On the fourth day of his tour, Kerry was to hold talks with Jordan's King Abdullah II before heading on to Saudi Arabia to consult with its ruler on his
bid for a framework agreement for a Middle East peace deal.
"I can guarantee all parties that President (Barack) Obama and I are committed to putting forward ideas that are fair and balanced, and to improving the security of all peoples," Kerry told reporters in Jerusalem Sunday before leaving for Amman.
He insisted Saturday that there had been "progress" in the talks that he kick-started in July, despite bitter recriminations by both sides and mostly
irreconcilable demands for any future peace deal.

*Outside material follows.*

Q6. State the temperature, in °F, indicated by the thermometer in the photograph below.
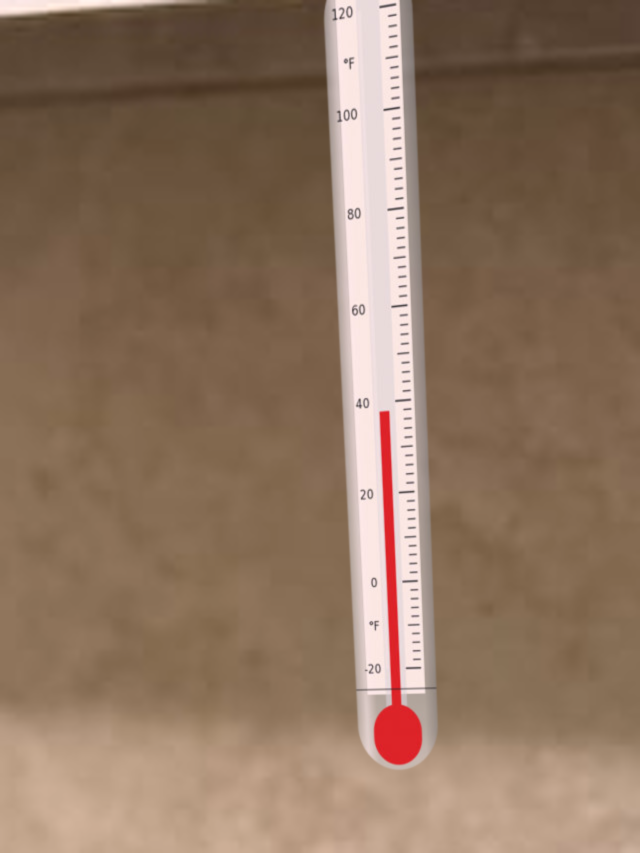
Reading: 38 °F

Kerry's visits to Jordan and Saudi Arabia come after three days of intense shuttle diplomacy between Israeli Prime Minister Binyamin Netanyahu and
Palestinian Authority Chairman Mahmoud Abbas.
Jordan is one of only two Arab countries, with Egypt, to have signed a peace treaty with Israel, and King Abdullah II holds a special position because the treaty recognizes his country's "historic" role in caring for Muslim holy sites in Jerusalem.
Saudi King Abdullah also plays a key role, as the kingdom was the author of a 2002 Arab League peace initiative.
The news follows reports Friday that one of King Abdullah II's closest advisors has demanded a Jordanian presence in talks.
"Jordan needs to be present and involved in all future negotiations," stated former Prime Minister Marouf al-Bahit. He is currently the deputy head of the King's Council, an advisory board closest to the monarch.
"It is unthinkable that Jordan should sit on the side, as an observer. Jordan should join the negotiating table immediately - since it is bound to be the one paying the price of the Israeli and American positions."